PAGE EXTRACT:
_ _ _ _ _ _ _

The report finds a growing number of impact investors in Southeast Asia, with DFIs providing bulk of the investments. DFIs typically fund large-ticket projects and growth-stage to mature enterprises seeking additional financing for business development or scale up. From 2007-2017, DFIs have deployed around USD 11.3 billion (with IFC being the largest DFI investor) in impact capital, covering 90% of all impact capital invested in the region. Indonesia, the Philippines, and Thailand have been large markets for DFIs; Myanmar and Cambodia are increasingly getting more investment since 2013. PIIs, on the other hand, provide early-stage capital to startups, social enterprises, and SMEs. DFIs also invest in PIIs—typically impact fund managers—to support smaller enterprises. Between 2007-2017, PIIs have deployed impact capital investments of about USD 904 million, with Cambodia, specifically its microfinance sector, attracting a sizable chunk (45%) of all PII investments. High PII activity was also observed in Indonesia, the Philippines, and Vietnam.

_ _ _ _ _ _ _

DATA SHOWN:
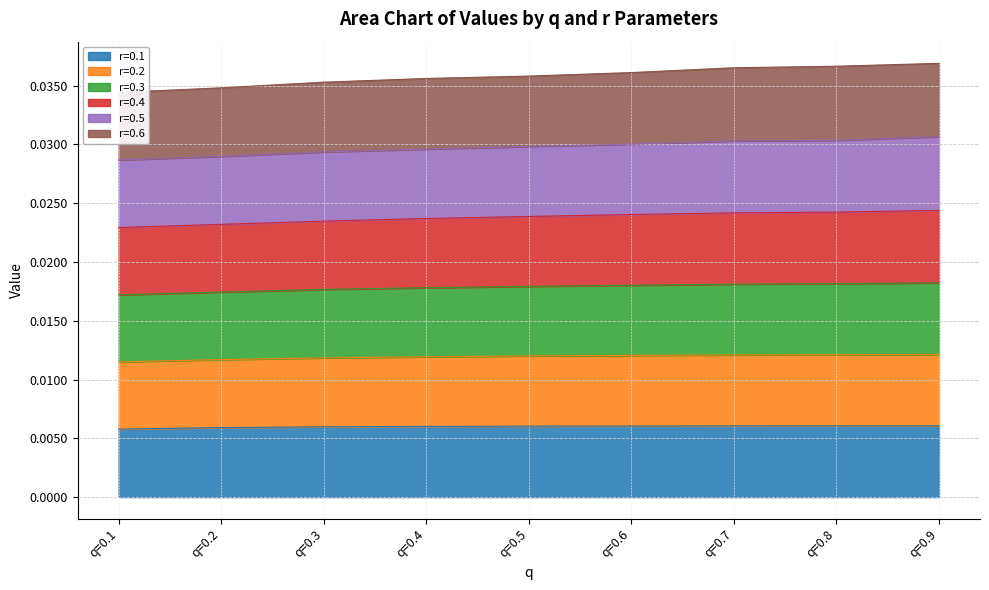

Rank the categories by r=0.1 value from lowest to highest.

q=0.1, q=0.2, q=0.3, q=0.4, q=0.5, q=0.6, q=0.7, q=0.8, q=0.9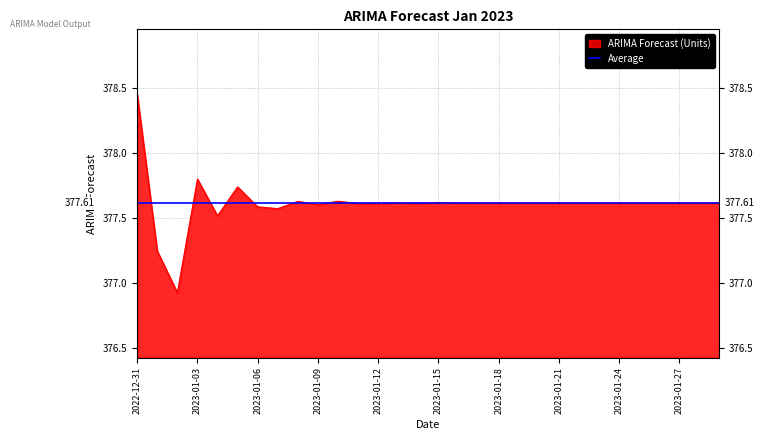

Rank the categories by value from highest to lowest.

2022-12-31, 2023-01-03, 2023-01-05, 2023-01-10, 2023-01-08, 2023-01-15, 2023-01-13, 2023-01-20, 2023-01-22, 2023-01-25, 2023-01-18, 2023-01-27, 2023-01-29, 2023-01-28, 2023-01-17, 2023-01-23, 2023-01-26, 2023-01-24, 2023-01-21, 2023-01-19, 2023-01-16, 2023-01-14, 2023-01-12, 2023-01-11, 2023-01-09, 2023-01-06, 2023-01-07, 2023-01-04, 2023-01-01, 2023-01-02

_ _ _ _ _ _ _

ASSIGNED TASK: Render this sentence from the Southeast Asia impact investing excerpt in Spanish: "DFIs also invest in PIIs—typically impact fund managers—to support smaller enterprises."

YOUR SOLUTION: Las DFI también invierten en PII —por lo general, gestores de fondos de impacto— para apoyar a empresas más pequeñas.